Nothing other than the lines from the one containing "Box the bare tree at (852, 577)." through the last line of the data below should be output, each reproduced exactly.
*** Opening Records for this exercise ***
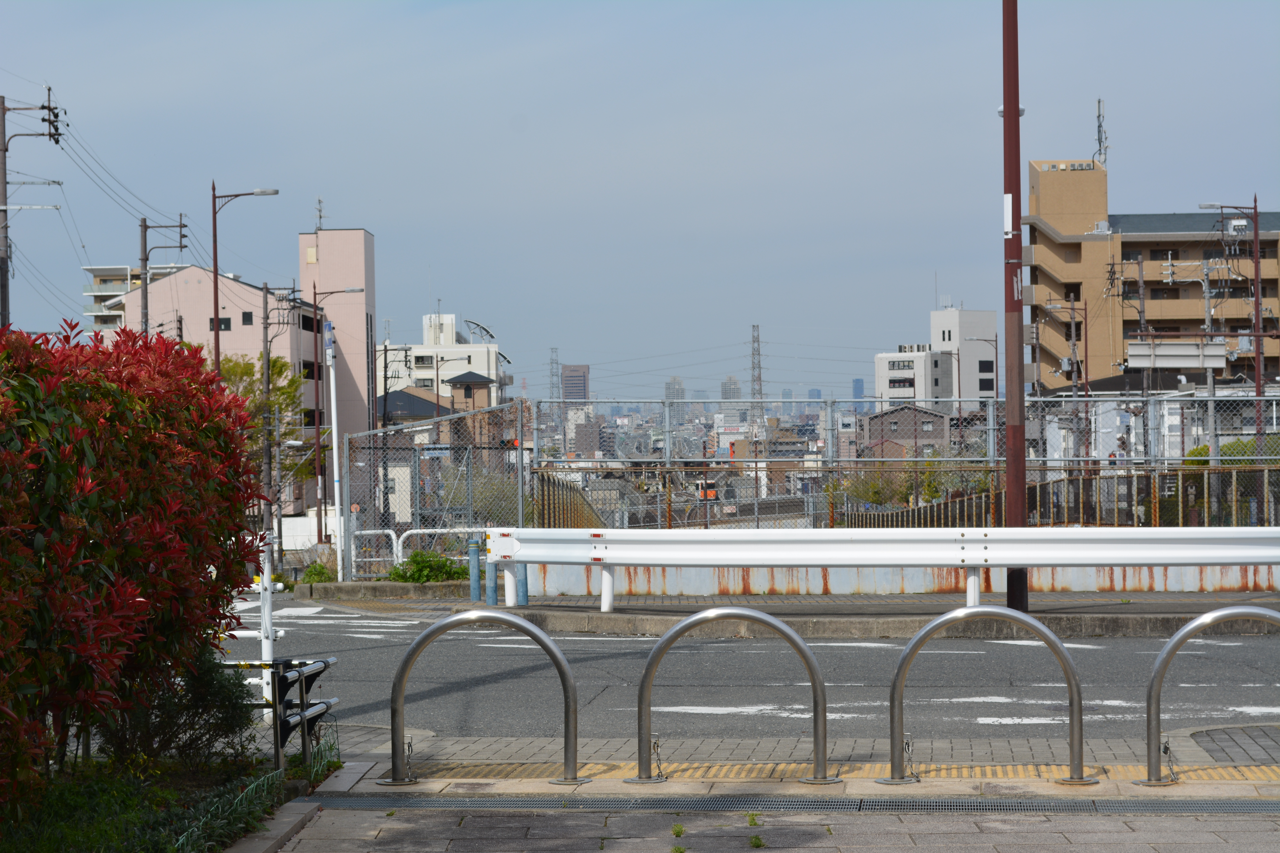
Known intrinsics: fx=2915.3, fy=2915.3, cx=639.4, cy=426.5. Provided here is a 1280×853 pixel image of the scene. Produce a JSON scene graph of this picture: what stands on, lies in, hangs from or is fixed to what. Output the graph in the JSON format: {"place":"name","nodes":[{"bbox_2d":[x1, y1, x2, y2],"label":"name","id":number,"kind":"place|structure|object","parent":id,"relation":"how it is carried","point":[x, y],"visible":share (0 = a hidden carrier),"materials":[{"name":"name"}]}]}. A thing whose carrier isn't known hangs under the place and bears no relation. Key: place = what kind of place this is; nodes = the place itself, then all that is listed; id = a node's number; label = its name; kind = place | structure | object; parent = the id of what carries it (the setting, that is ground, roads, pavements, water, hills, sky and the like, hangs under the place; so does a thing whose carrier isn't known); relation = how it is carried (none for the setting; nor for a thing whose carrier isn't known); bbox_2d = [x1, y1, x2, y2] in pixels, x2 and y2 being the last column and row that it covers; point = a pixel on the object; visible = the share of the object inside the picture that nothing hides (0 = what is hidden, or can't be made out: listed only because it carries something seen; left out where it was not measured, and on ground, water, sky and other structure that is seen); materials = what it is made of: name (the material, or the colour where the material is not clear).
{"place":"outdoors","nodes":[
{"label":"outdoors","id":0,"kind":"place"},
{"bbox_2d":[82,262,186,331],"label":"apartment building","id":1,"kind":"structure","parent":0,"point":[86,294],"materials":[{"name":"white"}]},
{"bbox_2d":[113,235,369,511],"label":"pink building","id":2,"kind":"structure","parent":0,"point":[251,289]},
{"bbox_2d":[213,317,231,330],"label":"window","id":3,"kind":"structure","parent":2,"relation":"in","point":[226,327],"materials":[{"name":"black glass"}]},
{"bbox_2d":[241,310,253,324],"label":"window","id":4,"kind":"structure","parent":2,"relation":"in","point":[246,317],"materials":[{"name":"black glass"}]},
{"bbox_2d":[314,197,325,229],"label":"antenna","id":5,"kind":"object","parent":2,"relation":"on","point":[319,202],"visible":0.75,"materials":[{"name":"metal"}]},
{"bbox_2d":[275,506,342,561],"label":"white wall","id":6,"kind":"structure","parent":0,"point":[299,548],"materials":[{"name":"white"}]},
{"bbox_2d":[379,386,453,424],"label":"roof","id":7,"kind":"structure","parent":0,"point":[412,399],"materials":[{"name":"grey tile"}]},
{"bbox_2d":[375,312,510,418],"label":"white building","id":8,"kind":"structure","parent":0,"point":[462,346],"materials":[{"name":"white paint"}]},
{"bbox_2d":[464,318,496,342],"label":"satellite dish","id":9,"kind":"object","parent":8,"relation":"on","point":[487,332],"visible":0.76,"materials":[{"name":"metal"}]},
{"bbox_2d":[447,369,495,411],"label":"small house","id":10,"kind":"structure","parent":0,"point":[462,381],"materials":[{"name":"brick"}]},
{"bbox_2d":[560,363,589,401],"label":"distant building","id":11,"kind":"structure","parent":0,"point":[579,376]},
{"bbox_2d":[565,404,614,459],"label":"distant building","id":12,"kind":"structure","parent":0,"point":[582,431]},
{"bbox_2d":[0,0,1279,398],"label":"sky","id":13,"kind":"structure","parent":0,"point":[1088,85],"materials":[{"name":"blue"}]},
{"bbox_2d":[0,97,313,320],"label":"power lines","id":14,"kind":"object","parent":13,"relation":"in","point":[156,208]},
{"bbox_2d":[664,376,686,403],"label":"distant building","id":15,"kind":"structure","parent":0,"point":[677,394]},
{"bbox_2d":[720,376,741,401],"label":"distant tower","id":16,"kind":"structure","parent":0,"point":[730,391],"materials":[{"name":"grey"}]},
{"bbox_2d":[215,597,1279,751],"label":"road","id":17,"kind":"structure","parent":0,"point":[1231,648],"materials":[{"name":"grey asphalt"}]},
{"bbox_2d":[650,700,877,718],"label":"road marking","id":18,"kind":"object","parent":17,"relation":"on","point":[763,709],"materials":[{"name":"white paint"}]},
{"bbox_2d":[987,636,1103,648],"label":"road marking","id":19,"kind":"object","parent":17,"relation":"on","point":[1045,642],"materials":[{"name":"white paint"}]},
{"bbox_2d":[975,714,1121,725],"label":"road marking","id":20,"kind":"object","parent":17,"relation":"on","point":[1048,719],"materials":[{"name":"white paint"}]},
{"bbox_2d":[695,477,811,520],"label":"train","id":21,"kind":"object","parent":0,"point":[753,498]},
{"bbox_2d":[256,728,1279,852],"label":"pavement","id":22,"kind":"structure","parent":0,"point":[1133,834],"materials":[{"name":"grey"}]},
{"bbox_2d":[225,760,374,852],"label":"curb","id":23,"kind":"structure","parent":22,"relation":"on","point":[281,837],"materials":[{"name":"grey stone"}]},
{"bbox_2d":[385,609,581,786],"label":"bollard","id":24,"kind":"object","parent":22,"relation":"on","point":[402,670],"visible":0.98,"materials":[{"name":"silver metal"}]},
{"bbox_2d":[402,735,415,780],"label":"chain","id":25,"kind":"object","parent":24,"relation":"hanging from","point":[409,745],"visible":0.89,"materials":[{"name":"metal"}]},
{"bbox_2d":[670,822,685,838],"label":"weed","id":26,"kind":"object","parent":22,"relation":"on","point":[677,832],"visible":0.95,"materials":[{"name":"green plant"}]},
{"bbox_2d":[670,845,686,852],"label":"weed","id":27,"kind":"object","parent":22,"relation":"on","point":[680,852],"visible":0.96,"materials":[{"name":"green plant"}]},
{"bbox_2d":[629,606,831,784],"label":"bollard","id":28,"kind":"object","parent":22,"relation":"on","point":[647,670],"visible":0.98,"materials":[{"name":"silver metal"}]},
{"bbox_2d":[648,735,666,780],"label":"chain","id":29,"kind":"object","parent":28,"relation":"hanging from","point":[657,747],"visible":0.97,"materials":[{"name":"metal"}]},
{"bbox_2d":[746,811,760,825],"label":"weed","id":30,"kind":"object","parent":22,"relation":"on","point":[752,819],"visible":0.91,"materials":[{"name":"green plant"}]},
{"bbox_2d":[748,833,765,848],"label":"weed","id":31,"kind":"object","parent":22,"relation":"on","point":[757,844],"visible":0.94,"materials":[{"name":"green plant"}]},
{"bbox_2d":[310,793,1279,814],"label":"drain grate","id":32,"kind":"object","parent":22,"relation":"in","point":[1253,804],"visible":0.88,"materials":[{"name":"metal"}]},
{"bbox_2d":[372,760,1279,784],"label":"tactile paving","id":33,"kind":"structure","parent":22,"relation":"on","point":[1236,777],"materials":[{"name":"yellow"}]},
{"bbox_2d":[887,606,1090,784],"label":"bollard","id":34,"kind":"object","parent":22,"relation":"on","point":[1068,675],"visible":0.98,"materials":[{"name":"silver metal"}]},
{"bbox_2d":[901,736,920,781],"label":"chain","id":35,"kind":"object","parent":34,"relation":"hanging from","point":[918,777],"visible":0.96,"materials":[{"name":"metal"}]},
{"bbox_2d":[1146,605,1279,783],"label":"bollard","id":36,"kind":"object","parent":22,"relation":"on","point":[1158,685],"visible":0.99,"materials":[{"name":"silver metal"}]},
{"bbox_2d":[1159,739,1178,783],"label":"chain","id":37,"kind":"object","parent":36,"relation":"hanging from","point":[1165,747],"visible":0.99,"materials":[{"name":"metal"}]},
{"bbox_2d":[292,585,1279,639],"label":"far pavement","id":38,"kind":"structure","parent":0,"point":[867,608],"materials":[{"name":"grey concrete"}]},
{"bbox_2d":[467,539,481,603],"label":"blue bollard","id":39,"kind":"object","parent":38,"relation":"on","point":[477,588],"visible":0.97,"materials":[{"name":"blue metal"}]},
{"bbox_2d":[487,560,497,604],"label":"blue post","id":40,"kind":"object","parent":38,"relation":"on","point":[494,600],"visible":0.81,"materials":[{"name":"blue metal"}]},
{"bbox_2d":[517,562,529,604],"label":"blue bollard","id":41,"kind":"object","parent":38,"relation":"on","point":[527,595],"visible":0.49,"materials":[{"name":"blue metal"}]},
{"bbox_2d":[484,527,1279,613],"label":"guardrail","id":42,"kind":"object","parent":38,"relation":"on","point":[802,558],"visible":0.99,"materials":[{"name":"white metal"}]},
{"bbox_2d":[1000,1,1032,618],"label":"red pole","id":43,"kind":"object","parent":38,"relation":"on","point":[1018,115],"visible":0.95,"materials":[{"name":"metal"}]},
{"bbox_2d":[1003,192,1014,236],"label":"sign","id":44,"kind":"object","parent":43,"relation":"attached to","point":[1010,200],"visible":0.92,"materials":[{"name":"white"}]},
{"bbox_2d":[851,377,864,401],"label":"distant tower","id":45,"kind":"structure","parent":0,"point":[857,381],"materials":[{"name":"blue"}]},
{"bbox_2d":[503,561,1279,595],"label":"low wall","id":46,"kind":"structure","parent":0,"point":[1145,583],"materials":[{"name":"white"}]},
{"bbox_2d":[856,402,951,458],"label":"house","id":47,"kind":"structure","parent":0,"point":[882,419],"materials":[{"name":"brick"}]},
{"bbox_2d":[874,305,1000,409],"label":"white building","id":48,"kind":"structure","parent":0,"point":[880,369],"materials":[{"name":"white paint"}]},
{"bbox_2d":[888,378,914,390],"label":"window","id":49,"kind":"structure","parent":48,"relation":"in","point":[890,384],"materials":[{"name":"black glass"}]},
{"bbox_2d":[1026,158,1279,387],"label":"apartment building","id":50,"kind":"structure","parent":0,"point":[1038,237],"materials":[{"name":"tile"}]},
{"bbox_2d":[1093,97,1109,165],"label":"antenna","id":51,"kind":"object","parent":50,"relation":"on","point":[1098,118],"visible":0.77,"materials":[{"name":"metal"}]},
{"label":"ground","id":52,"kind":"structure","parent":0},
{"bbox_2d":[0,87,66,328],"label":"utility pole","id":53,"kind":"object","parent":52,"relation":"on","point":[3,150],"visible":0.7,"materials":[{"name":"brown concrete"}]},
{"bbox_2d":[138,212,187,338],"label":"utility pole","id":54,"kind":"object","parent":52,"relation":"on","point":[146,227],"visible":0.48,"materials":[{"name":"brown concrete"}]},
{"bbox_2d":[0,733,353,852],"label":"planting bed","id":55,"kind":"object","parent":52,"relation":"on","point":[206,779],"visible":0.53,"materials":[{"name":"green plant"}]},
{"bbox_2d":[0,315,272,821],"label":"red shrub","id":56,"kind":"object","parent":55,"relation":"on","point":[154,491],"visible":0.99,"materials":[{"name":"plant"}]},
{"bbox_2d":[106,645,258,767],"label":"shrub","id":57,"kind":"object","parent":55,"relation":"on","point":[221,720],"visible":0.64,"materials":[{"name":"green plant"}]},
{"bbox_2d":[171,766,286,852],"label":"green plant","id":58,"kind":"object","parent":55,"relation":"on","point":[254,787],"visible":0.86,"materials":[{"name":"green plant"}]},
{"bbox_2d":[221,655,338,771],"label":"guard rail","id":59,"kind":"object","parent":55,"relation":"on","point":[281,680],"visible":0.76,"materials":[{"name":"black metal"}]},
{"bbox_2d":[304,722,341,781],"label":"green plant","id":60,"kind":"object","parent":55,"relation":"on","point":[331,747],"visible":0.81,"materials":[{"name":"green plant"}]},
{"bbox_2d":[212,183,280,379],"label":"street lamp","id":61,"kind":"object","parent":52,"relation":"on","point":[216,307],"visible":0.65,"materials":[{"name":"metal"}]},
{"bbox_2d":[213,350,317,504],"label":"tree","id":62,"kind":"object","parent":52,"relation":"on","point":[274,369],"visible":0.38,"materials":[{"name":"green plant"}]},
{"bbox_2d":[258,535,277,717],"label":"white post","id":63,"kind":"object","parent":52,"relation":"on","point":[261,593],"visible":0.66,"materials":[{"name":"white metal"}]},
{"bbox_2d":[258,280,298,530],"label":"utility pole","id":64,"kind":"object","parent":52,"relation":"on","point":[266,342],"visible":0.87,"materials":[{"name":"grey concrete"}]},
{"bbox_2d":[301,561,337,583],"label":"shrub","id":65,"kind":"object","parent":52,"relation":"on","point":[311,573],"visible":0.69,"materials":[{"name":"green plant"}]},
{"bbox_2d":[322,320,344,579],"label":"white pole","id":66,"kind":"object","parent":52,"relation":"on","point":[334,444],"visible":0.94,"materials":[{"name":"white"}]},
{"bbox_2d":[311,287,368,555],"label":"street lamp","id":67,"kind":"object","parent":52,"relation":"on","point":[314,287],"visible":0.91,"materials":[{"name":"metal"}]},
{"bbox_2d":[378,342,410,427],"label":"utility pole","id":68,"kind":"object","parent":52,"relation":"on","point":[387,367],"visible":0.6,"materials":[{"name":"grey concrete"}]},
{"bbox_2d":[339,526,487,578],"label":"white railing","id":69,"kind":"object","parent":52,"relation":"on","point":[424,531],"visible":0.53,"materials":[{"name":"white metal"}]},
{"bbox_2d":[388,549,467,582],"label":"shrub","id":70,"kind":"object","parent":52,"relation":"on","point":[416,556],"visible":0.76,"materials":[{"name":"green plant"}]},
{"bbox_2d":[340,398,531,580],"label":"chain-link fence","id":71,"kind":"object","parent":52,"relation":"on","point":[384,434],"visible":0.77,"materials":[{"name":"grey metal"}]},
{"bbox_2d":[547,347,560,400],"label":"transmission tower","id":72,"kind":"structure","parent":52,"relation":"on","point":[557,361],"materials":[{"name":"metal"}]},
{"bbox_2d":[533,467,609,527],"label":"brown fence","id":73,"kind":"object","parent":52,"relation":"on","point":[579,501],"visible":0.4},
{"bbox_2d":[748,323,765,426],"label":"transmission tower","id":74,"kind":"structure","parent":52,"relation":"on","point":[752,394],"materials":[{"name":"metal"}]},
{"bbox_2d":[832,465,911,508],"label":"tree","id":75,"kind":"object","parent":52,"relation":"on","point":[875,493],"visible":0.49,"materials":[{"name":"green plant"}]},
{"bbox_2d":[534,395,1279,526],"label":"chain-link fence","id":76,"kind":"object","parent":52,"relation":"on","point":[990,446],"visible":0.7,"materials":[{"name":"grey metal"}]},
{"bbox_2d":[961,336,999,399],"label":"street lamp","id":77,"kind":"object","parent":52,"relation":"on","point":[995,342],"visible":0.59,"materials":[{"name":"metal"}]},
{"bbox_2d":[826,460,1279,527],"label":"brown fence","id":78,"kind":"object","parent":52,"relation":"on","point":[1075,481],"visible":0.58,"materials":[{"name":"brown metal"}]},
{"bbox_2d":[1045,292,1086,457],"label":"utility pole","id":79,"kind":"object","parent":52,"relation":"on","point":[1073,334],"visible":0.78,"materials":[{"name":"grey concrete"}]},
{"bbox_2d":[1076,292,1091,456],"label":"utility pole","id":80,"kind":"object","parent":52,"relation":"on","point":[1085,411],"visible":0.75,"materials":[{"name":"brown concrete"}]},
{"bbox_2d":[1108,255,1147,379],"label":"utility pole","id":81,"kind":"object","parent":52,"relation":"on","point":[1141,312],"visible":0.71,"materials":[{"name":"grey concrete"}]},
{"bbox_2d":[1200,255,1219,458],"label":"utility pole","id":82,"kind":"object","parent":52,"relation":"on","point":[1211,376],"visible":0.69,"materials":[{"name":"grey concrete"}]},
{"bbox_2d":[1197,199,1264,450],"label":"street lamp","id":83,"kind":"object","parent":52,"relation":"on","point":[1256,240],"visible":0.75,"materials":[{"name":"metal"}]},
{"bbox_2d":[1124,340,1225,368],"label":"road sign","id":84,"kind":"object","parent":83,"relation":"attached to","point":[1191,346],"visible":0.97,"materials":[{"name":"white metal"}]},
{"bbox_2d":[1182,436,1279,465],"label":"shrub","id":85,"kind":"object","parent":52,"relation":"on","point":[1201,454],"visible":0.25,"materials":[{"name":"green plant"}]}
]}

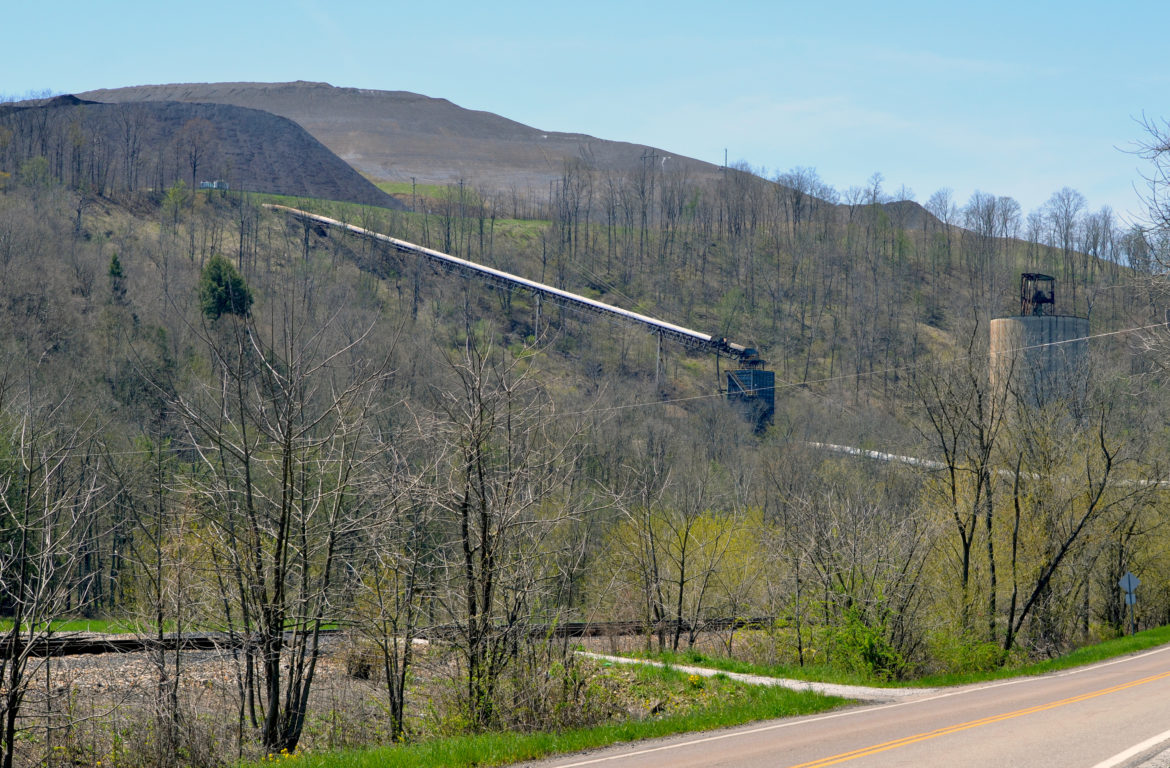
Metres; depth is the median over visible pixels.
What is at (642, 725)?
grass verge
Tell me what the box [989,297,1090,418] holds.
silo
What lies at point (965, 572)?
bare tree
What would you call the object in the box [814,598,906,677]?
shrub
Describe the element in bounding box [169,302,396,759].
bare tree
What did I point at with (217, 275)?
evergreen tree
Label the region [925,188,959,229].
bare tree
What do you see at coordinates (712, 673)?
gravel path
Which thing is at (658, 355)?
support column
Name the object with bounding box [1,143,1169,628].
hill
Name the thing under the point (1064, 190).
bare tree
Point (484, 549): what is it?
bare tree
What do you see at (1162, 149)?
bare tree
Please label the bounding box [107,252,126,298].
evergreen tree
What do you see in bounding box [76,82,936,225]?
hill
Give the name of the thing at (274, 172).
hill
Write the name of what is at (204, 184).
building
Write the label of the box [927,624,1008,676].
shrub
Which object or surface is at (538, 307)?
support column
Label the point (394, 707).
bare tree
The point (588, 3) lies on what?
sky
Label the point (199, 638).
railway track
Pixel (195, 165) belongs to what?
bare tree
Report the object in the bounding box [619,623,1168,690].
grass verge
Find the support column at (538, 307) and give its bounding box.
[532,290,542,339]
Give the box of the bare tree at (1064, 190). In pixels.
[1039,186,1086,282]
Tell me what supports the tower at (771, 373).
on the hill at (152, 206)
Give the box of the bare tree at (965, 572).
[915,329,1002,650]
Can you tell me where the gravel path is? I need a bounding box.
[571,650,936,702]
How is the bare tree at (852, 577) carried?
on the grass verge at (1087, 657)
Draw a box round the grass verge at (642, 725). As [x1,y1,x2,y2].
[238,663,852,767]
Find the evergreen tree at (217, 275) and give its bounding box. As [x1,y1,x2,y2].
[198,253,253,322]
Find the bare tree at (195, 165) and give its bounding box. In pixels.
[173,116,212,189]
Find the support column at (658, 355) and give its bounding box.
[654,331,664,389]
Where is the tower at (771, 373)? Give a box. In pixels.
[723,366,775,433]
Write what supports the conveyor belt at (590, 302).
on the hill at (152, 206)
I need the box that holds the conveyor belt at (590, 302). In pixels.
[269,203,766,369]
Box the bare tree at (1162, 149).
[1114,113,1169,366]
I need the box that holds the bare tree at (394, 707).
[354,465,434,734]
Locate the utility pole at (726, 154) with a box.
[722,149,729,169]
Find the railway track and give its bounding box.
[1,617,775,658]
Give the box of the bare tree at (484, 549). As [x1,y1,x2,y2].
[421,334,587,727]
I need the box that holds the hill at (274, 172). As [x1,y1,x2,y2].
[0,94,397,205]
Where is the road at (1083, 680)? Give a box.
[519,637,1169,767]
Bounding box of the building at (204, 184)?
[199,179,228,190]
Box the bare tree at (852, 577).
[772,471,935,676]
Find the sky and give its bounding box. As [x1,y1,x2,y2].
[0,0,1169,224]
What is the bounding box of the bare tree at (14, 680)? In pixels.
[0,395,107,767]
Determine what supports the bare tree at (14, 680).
*** Closing Records for this exercise ***
→ Result of this exercise:
Box the bare tree at (852, 577).
[772,471,935,676]
Find the sky and give its bounding box. As [x1,y1,x2,y2].
[0,0,1169,224]
What is the bounding box of the bare tree at (14, 680)? In pixels.
[0,395,107,767]
Determine what supports the bare tree at (14, 680).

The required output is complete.